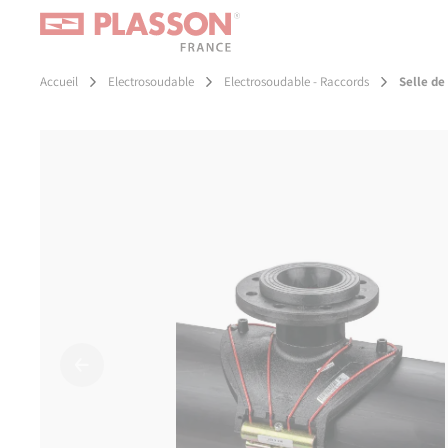
Aller
Panneau de gestion des cookies
au
contenu
principal
Accueil
Electrosoudable
Electrosoudable - Raccords
Selle de
Précédent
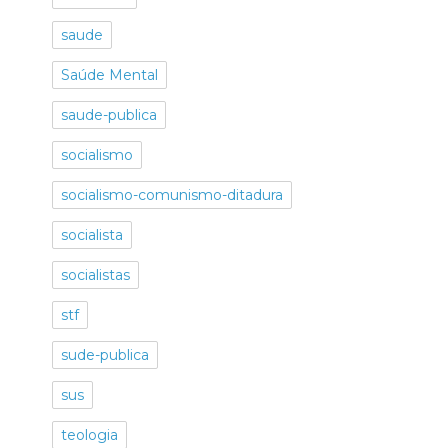
saude
Saúde Mental
saude-publica
socialismo
socialismo-comunismo-ditadura
socialista
socialistas
stf
sude-publica
sus
teologia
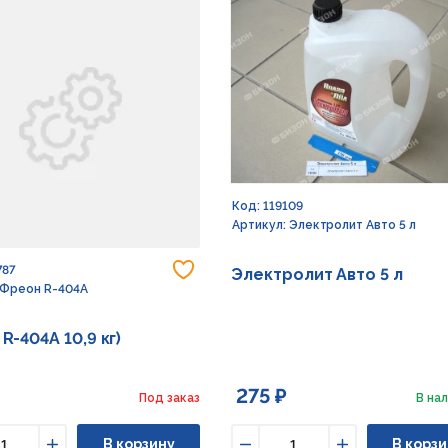
Код: 119109
Артикул: Электролит Авто 5 л
Добавить в избранное
787
Электролит Авто 5 л
 Фреон R-404А
R-404А 10,9 кг)
275 ₽
Под заказ
В нал
В корзину
В корзи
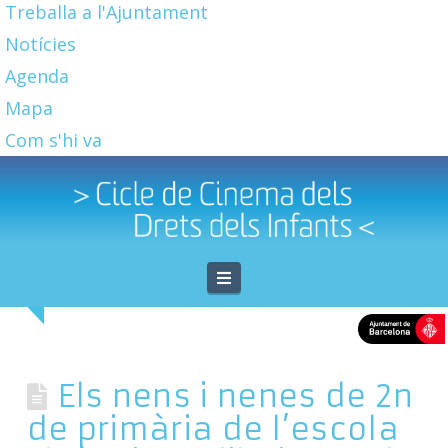
Treballa a l'Ajuntament
Notícies
Agenda
Mapa
Com s'hi va
Navigation
Els nens i nenes de 2n
de primària de l’escola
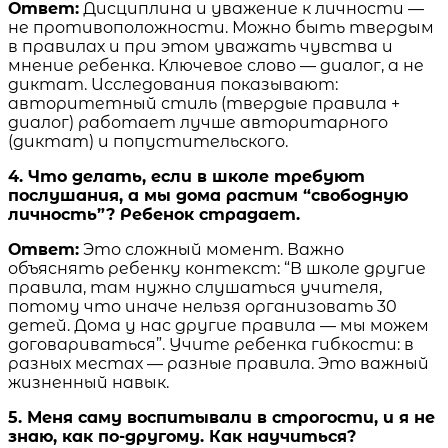
Ответ:
Дисциплина и уважение к личности —
не противоположности. Можно быть твердым
в правилах и при этом уважать чувства и
мнение ребенка. Ключевое слово — диалог, а не
диктат. Исследования показывают:
авторитетный стиль (твердые правила +
диалог) работает лучше авторитарного
(диктат) и попустительского.
4. Что делать, если в школе требуют
послушания, а мы дома растим “свободную
личность”? Ребенок страдает.
Ответ:
Это сложный момент. Важно
объяснять ребенку контекст: “В школе другие
правила, там нужно слушаться учителя,
потому что иначе нельзя организовать 30
детей. Дома у нас другие правила — мы можем
договариваться”. Учите ребенка гибкости: в
разных местах — разные правила. Это важный
жизненный навык.
5. Меня саму воспитывали в строгости, и я не
знаю, как по-другому. Как научиться?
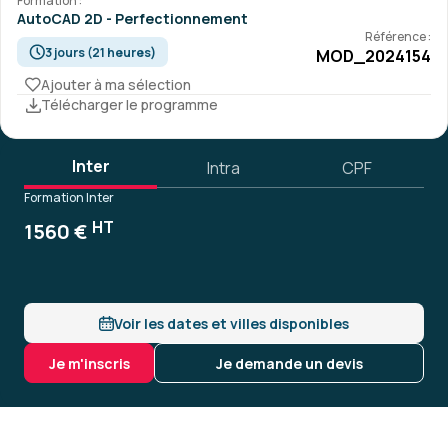
Formation :
AutoCAD 2D - Perfectionnement
Référence :
3 jours (21 heures)
MOD_2024154
Ajouter à ma sélection
Télécharger le programme
Inter
Intra
CPF
Formation Inter
HT
1560 €
Voir les dates et villes disponibles
Je m'inscris
Je demande un devis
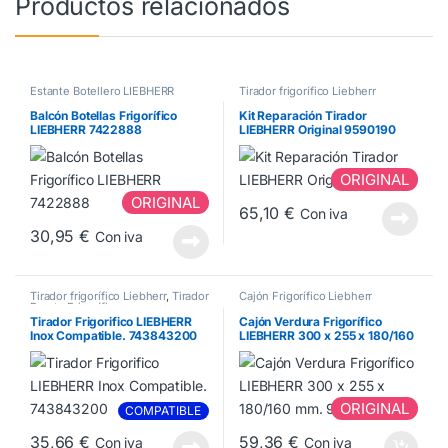
Productos relacionados
Estante Botellero LIEBHERR
Tirador frigorífico Liebherr
Balcón Botellas Frigorífico
Kit Reparación Tirador
LIEBHERR 7422888
LIEBHERR Original 9590190
ORIGINAL
ORIGINAL
65,10
€
Con iva
30,95
€
Con iva
Tirador frigorífico Liebherr
,
Tirador
Cajón Frigorífico Liebherr
Puerta Frigorífico
Tirador Frigorifico LIEBHERR
Cajón Verdura Frigorífico
Inox Compatible. 743843200
LIEBHERR 300 x 255 x 180/160
mm. 9290036
ORIGINAL
COMPATIBLE
35,66
€
59,36
€
Con iva
Con iva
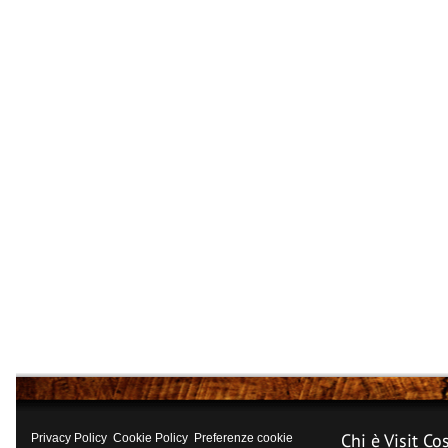
Chi è Visit Co
Privacy Policy
Cookie Policy
Preferenze cookie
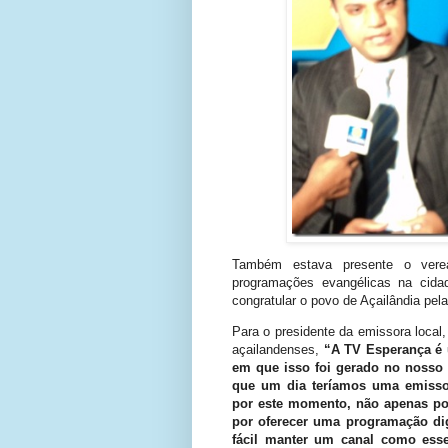
Também estava presente o verea
programações evangélicas na cidad
congratular o povo de Açailândia pel
Para o presidente da emissora local
açailandenses,
“A TV Esperança é 
em que isso foi gerado no nosso
que um dia teríamos uma emissora
por este momento, não apenas po
por oferecer uma programação di
fácil manter um canal como es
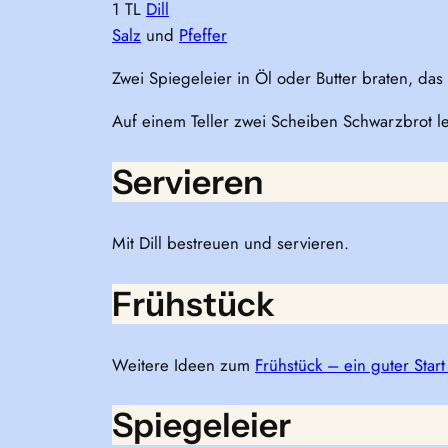
1 TL
Dill
Salz
und
Pfeffer
Zwei Spiegeleier in Öl oder Butter braten, das 
Auf einem Teller zwei Scheiben Schwarzbrot 
Servieren
Mit Dill bestreuen und servieren.
Frühstück
Weitere Ideen zum
Frühstück – ein guter Start
Spiegeleier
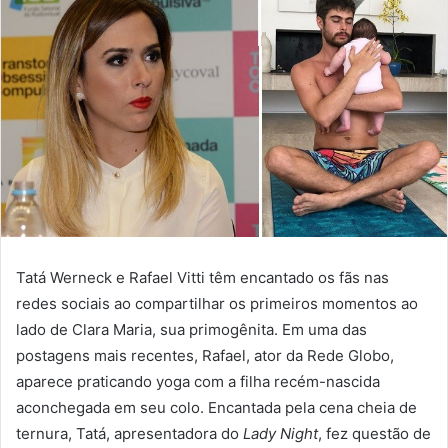
Tatá Werneck e Rafael Vitti têm encantado os fãs nas
redes sociais ao compartilhar os primeiros momentos ao
lado de Clara Maria, sua primogênita. Em uma das
postagens mais recentes, Rafael, ator da Rede Globo,
aparece praticando yoga com a filha recém-nascida
aconchegada em seu colo. Encantada pela cena cheia de
ternura, Tatá, apresentadora do
Lady Night
, fez questão de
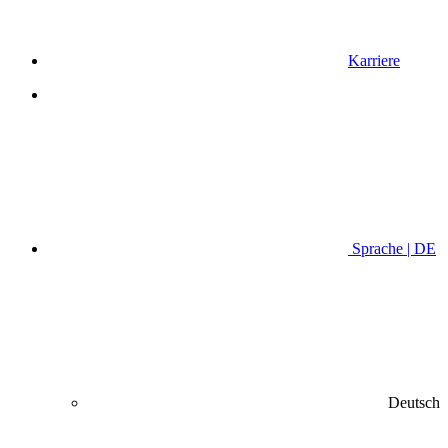
Karriere
Sprache | DE
Deutsch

- **Task directions**
The answer must consist of every line from the records above that holds "emissora".

- **Exercise response**
Para o presidente da emissora local
que um dia teríamos uma emissora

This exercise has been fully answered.